The sixth tried to retreat, shouting for backup. Cain caught him at the threshold, drove steel through his chest, and let him collapse into the morning light.

Silence again. Not peace—only pause.

Susan stared at him, shaking. "You think you can keep doing this forever?"

Cain wiped the blade on the fallen man's coat. His eyes were cold, distant. "Forever isn't required. Only long enough."

Steve's voice exploded through the comm, frantic. "Cain! What the hell was that? The Grid's already spinning the feeds. They'll send more. You've just bought yourself the whole board."

Cain sheathed his sword, grabbed Susan's coat, and tossed it over her shoulders. "Then we move."

"Where?" she hissed.

He looked out at the towers, smoke still rising from broken alleys. The city loomed, waiting, watching. His jaw set like stone.

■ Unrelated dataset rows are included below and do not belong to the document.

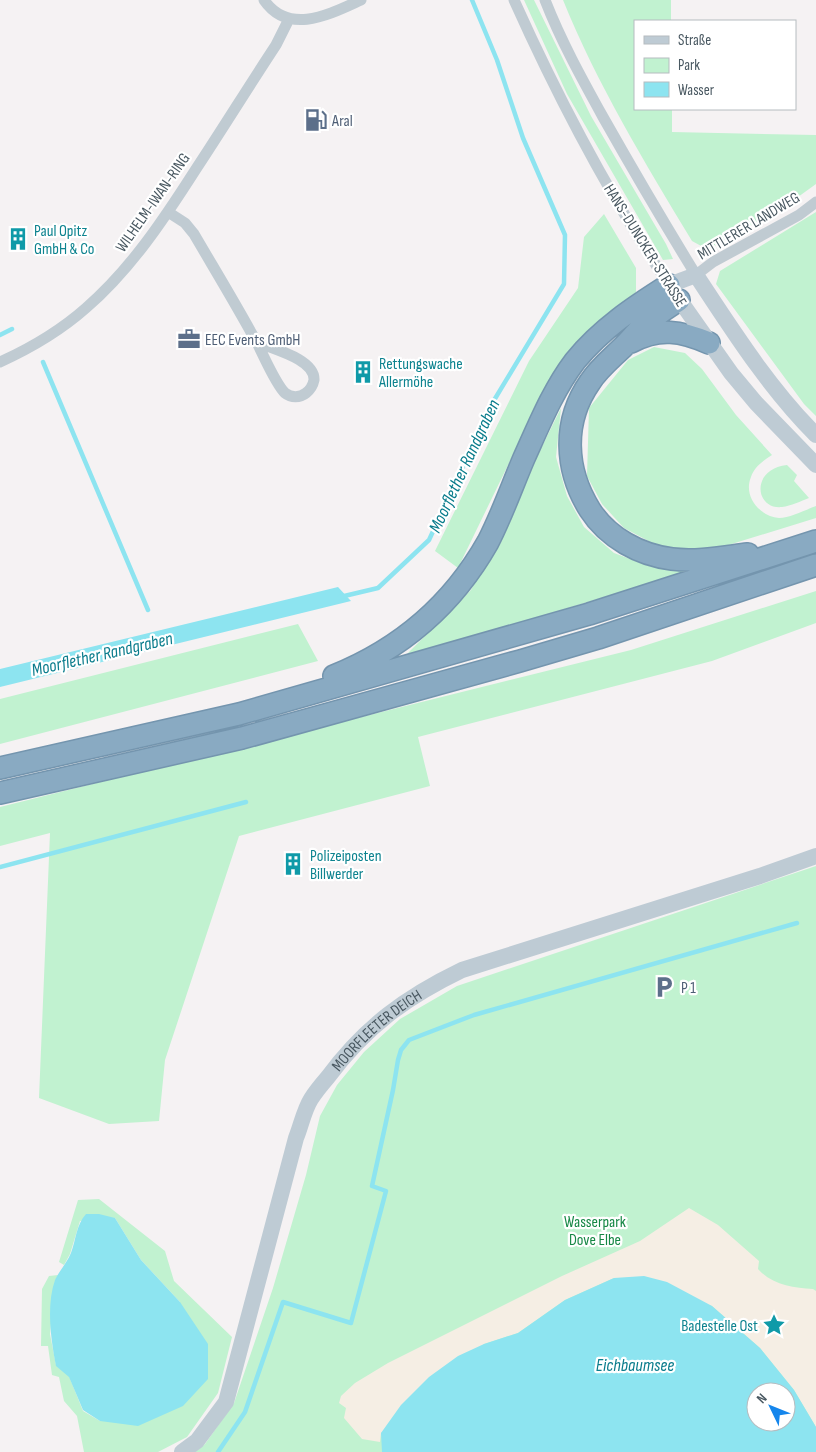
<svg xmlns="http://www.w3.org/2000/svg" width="816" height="1452" font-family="'Sofia Sans Condensed',sans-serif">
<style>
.green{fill:#c1f2d0;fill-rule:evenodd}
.sand{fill:#f5eee4}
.water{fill:#8de4f0;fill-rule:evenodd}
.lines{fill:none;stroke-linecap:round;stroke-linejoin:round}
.stream{stroke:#8de4f0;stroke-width:4.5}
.highway-casing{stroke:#7495ae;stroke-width:24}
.street{stroke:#c0cbd2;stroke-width:11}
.secondary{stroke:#becbd4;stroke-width:16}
.highway{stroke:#89aac2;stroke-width:21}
.labels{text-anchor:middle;stroke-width:4.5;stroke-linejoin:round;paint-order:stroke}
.service-label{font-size:16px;fill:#4e5e75;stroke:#fff;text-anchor:start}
.street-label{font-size:16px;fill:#495861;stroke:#fff}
.culture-label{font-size:16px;fill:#0d838f;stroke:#fff;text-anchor:start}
.park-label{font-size:16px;fill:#158744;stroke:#fff}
.water-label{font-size:18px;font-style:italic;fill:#0a7c8c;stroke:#fff}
</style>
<rect width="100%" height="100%" fill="#f5f2f3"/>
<!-- green -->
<path class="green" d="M524 0H534L591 116 666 244 673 259 663 260 567 94Z
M563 0H671V21H635V109H672V132L816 135V184L798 197 718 245 703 247 692 241C645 163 597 84 563 0Z
M816 212V416L804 404 716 284 720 271Z
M604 214 636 268V292L578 343 542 395 458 568 435 551 529 361 578 288 584 237Z
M654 347 685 353 702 369 736 415 772 455C764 460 754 467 751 477 743 496 759 516 779 518 790 518 805 510 816 506V518L709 551 658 546 624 528 602 504 587 476 589 408 628 360Z
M561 408 556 457 567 496 584 527 614 553 649 566 687 572 403 658 471 590Z
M787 465 797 475 794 481 809 498C801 501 791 506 782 507 755 510 750 469 787 465Z
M816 591V623L712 661 418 737 430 786 239 836 165 1060 159 1121 109 1124 39 1098 50 833 0 846V807L631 650Z
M298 624 318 661 0 744V699Z
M816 866V1452H195L205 1444 234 1403 273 1288 306 1175 320 1116 337 1085 364 1052 400 1019 457 986ZM756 1392H786V1422H756Z
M99 1199 165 1251 174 1281 232 1337 218 1393 187 1437 158 1452H84L77 1416 64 1401 59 1377 52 1375 48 1346H41L42 1289 49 1276 58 1275 55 1281 50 1334 56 1365 69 1376 83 1411 100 1421 180 1302 141 1260 115 1218 80 1221 70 1254 64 1265 59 1262 78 1200Z"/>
<!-- sand -->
<path class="sand" d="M689 1208 718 1225 759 1261 758 1269C772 1285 793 1288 813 1289L816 1291V1427L794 1390 760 1348 712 1306 614 1278 565 1300 518 1333 484 1344 381 1433 380 1442 362 1439 344 1418 346 1408 339 1403 341 1396 355 1383 388 1363 562 1276 640 1241Z"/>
<!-- water -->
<path class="water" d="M338 587 351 601 0 687V669Z
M86 1214H99L115 1218 141 1260 180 1302 208 1344V1379L183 1406 138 1426 100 1421 83 1410 69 1377 56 1366C51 1340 46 1306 55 1280 59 1271 67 1263 71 1253 76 1240 76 1225 86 1214Z
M644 1276 667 1282 712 1306 760 1348 794 1390 816 1427V1452H382L381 1433 401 1405 429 1377 458 1356 484 1344 518 1333 565 1300 614 1278ZM756 1392H786V1422H756Z"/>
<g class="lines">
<!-- stream -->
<path class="stream" d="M0 335 12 329
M43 362 148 610
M340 597 378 588 429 540 493 402 564 284 565 235 523 138 497 60 472 0
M0 867 246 802
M218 1452 245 1412 283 1302 351 1323 386 1191 372 1186 393 1090 398 1060 401 1050 409 1040 474 1015 797 923"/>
<defs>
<path id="highway" d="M679 300C667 308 655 315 645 325 637 331 631 339 624 346 612 358 599 368 590 382 562 422 565 470 590 510 608 538 640 555 672 559 697 562 723 557 748 554
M631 342C660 327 681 331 709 343
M334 676C401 649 453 604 488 542 502 515 512 486 524 458 539 425 553 390 575 361 601 329 634 307 669 285
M0 768 239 714 589 614 816 541
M0 793 242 738 520 661 598 638 816 565"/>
</defs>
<!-- highway casing -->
<use href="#highway" class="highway-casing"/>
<!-- street -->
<path class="street" d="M264 0C289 36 330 14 361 0
M514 0C558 98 609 195 669 285
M545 0C561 41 582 79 603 117 633 170 664 223 696 275L713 262 799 215 816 202
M168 212 185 223 194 234C215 270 237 306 257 343 264 356 275 383 285 393 291 398 300 398 306 393 310 390 313 385 314 380 315 359 273 349 257 342
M0 362C31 348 60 331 86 308 131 269 164 219 196 169 223 128 249 86 276 45L289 19"/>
<!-- secondary -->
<g class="secondary">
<path d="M696 275 669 285 731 373 756 403 816 465"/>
<path d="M696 275C733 331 769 388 816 435"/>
<path id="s1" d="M182 1452 197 1441 226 1402 296 1138C301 1126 304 1110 311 1099 316 1091 322 1084 328 1077 365 1027 406 997 462 970L760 876 816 856"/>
</g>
<!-- highway -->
<use href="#highway" class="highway"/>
</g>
<!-- icons -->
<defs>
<symbol id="fuel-bare" viewBox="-9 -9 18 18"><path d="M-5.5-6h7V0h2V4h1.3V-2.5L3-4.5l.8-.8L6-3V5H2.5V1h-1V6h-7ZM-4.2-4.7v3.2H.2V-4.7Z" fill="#5c6f8a" stroke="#fff" stroke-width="2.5" paint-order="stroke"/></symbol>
<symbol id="building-bare" viewBox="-9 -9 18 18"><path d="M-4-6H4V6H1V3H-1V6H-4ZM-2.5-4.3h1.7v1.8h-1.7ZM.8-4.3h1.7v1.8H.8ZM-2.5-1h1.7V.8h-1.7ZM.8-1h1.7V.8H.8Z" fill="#0f9aa8" stroke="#fff" stroke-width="2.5" paint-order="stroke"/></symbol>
<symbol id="office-bare" viewBox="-9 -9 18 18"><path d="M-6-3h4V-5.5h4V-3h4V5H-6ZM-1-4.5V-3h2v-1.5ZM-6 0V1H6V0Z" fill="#5c6f8a" stroke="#fff" stroke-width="2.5" paint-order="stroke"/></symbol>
<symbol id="parking-bare" viewBox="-9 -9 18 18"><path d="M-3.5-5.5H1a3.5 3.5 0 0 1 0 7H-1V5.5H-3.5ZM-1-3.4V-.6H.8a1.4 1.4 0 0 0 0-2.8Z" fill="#5c6f8a" stroke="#fff" stroke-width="2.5" paint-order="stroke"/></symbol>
<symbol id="sight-bare" viewBox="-9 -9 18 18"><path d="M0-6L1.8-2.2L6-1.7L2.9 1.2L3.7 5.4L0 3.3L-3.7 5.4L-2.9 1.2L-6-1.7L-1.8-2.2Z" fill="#0f9aa8" stroke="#fff" stroke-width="2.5" paint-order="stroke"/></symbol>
</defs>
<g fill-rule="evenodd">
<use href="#fuel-bare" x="300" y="104" width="32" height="32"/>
<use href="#building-bare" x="2" y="223" width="32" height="32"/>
<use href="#office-bare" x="173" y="323" width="32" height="32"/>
<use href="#building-bare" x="347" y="356" width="32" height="32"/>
<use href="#building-bare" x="277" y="848" width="32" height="32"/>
<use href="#parking-bare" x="648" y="971" width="32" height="32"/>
<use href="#sight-bare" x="758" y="1309" width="32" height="32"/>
</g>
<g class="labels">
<!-- service labels -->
<g class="service-label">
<text x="332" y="126">Aral</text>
<text x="205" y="345">EEC Events GmbH</text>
<text x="681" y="993">P 1</text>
</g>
<!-- street labels -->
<g class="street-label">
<text transform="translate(152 202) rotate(-55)" y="6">WILHELM-IWAN-RING</text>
<text transform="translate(748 225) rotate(-31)" y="6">MITTLERER LANDWEG</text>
<text transform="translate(646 245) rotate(58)" y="6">HANS-DUNCKER-STRASSE</text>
<text dy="6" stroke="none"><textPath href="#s1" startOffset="478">MOORFLEETER DEICH</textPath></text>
</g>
<!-- culture labels -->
<g class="culture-label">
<text x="34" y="236">Paul Opitz<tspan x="34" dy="18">GmbH &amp; Co</tspan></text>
<text x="379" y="369">Rettungswache<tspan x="379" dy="18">Allermöhe</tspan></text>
<text x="310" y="861">Polizeiposten<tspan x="310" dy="18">Billwerder</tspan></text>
<text x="758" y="1331" text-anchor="end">Badestelle Ost</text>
</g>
<!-- park labels -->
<g class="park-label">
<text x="595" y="1227">Wasserpark<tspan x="595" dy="18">Dove Elbe</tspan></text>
</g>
<!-- water labels -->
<g class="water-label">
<text transform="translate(464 466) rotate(-65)" y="6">Moorflether Randgraben</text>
<text transform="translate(102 654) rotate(-13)" y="6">Moorflether Randgraben</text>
<text x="635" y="1371">Eichbaumsee</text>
</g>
</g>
<!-- legend -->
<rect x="634" y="20" width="162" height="90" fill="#ffffff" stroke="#b6bcc0"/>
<rect x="644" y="36" width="25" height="8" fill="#becbd4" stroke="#b6bcc0"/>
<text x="678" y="45" font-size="15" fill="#495861">Straße</text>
<rect x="644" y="58" width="25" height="15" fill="#c1f2d0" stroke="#b6bcc0"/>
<text x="678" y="70" font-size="15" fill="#495861">Park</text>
<rect x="644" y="82" width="25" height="15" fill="#8de4f0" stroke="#b6bcc0"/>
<text x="678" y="95" font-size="15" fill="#495861">Wasser</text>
<!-- north arrow -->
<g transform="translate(771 1407) rotate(313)"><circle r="24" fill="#ffffff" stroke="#b6bcc0"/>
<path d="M0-4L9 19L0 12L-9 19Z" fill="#1586ec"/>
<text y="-8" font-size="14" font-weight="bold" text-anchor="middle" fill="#495861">N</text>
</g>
</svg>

"Toward the heart. Toward the ones pulling the strings."

Susan let out a ragged laugh. "You're insane."

Cain finally glanced back at her, eyes like storm-cut glass.

"Insanity's the only thing this city respects."

Cain opened the window wider, letting the city's chill spill in. Sirens echoed faintly, not for him, but close enough to remind him of the hourglass already running. He pulled Susan upright, steadied her with one arm, and muttered, "We move now, or we'll be buried here." She didn't argue this time.